■ **Given data**:
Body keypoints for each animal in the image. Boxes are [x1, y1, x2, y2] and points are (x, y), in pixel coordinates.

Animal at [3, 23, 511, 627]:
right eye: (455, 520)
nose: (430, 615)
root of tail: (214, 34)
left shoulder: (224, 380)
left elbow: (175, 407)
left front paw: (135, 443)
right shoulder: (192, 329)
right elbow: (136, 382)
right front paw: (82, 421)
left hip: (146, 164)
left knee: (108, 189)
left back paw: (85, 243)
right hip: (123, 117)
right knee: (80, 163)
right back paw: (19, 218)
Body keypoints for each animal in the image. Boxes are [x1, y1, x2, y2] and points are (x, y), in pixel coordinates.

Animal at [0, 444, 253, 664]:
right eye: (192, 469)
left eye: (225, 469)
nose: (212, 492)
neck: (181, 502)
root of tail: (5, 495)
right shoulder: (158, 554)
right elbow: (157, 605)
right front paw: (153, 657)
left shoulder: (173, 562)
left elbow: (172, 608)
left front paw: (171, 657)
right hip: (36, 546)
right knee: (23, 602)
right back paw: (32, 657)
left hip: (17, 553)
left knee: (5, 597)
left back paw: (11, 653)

...

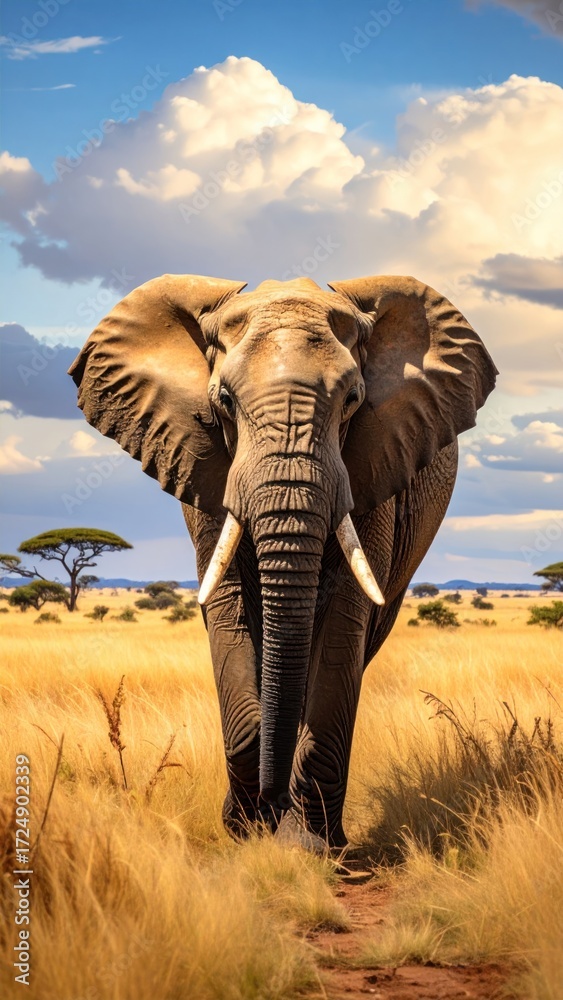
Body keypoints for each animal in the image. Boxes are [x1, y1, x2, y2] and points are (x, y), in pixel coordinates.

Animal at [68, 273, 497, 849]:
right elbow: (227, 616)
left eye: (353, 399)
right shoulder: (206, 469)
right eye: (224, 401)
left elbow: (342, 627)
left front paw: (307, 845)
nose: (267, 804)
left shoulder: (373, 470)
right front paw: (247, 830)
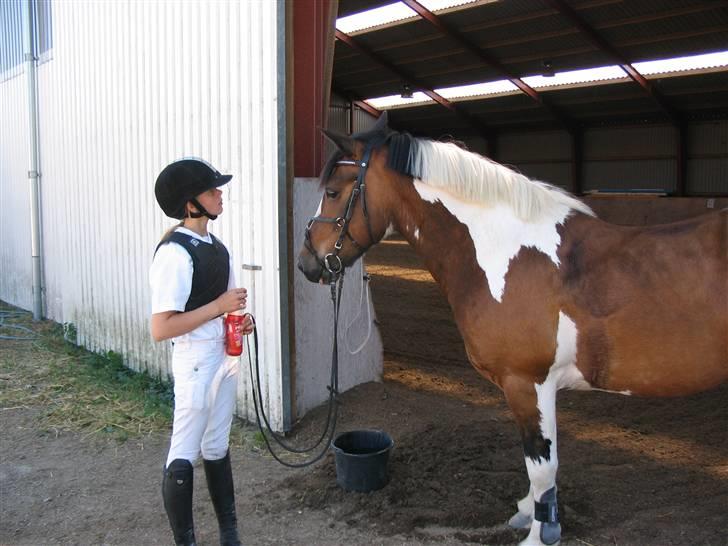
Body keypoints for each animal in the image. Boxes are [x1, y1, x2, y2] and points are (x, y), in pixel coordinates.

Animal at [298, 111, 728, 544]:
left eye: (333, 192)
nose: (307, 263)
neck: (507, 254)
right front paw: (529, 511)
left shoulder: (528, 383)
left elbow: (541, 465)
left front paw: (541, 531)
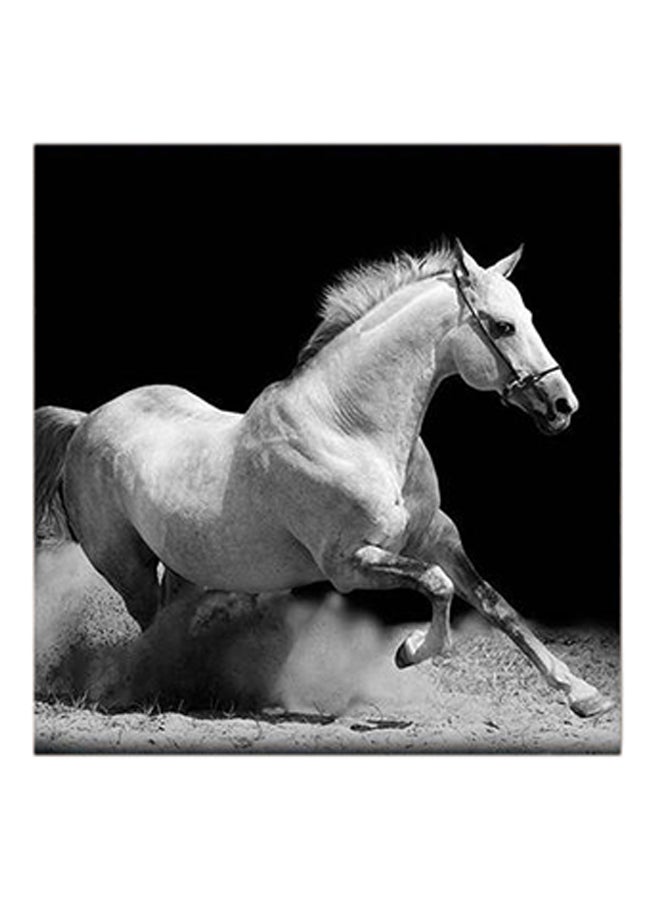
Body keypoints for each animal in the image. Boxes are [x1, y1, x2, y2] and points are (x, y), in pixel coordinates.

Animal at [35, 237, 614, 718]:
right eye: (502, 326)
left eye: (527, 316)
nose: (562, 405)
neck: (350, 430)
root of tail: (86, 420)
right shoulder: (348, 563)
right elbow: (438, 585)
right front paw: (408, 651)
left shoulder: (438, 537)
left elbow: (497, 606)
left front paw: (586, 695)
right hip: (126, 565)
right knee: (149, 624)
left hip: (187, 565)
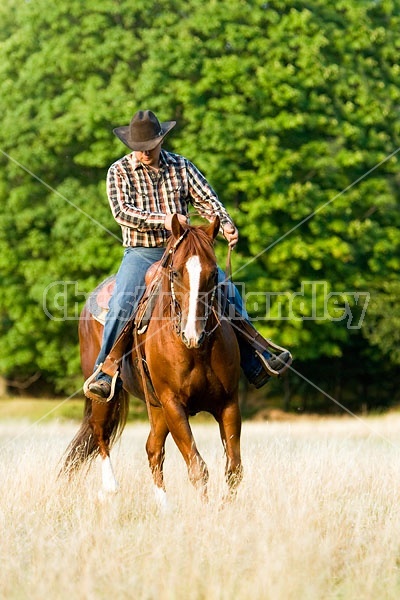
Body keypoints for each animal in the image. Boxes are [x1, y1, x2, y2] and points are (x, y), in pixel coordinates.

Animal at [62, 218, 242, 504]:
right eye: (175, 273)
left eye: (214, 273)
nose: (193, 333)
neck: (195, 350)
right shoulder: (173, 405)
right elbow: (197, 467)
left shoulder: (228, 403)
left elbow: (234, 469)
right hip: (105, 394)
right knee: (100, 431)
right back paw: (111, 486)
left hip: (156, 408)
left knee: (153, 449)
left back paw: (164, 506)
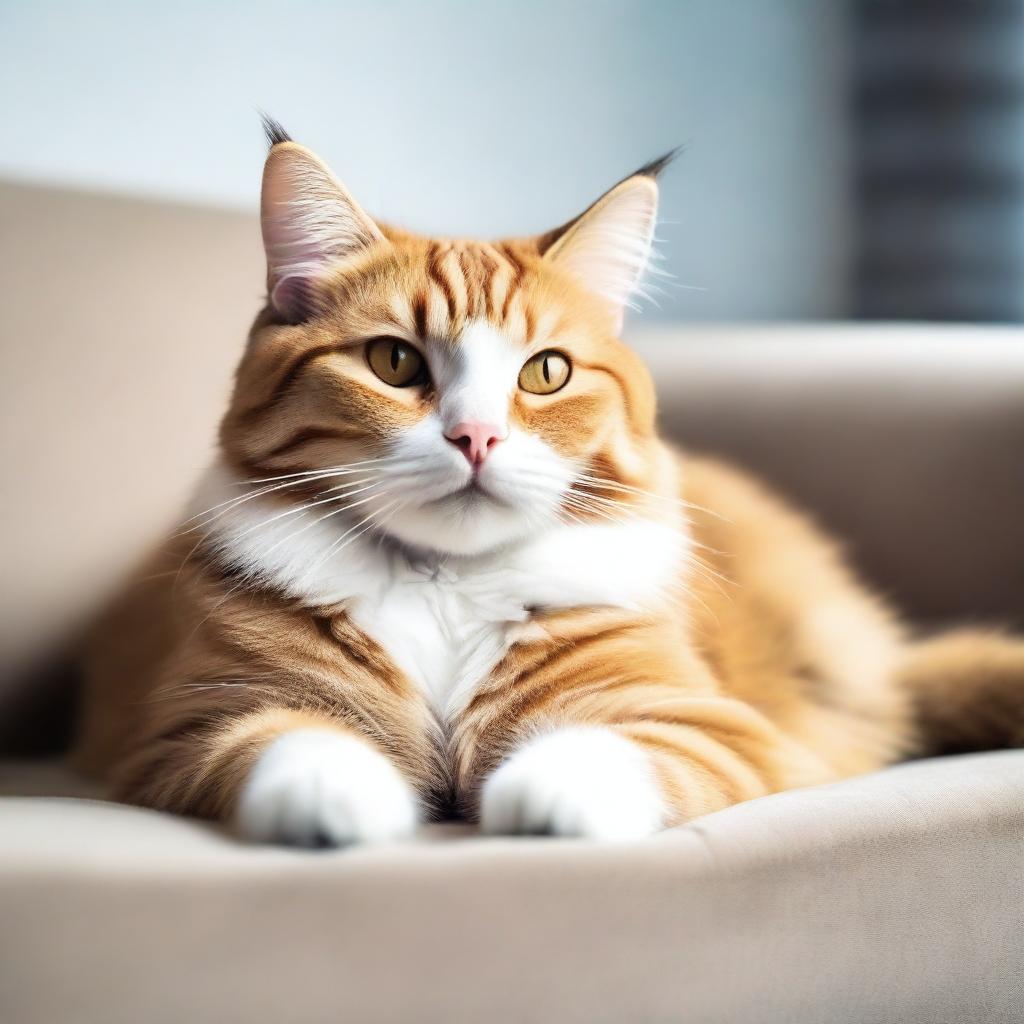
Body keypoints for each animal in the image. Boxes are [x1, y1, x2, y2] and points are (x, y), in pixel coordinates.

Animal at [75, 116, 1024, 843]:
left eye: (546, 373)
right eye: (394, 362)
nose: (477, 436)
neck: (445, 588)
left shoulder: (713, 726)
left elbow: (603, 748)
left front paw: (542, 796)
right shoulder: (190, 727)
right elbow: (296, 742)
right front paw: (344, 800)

■ **Task**: Taking the entries above, write out exactly each line from the one holding "left shoulder: (224, 380)" to the one holding "right hip: (36, 546)", both included, and stop there.

■ **Finished task**:
left shoulder: (224, 380)
left elbow: (175, 407)
left front paw: (135, 443)
right shoulder: (192, 329)
right elbow: (136, 382)
right front paw: (82, 421)
left hip: (146, 164)
left knee: (108, 189)
left back paw: (85, 243)
right hip: (123, 117)
right knee: (80, 163)
right back paw: (19, 218)
Body keypoints for each animal in the image. Boxes are [x1, y1, x2, y2] and points are (x, y), in pixel coordinates.

Animal at [0, 444, 253, 664]:
right eye: (192, 469)
left eye: (225, 469)
nose: (212, 492)
neck: (181, 502)
root of tail: (5, 495)
right shoulder: (158, 554)
right elbow: (157, 605)
right front paw: (153, 657)
left shoulder: (173, 562)
left elbow: (172, 608)
left front paw: (171, 657)
right hip: (36, 546)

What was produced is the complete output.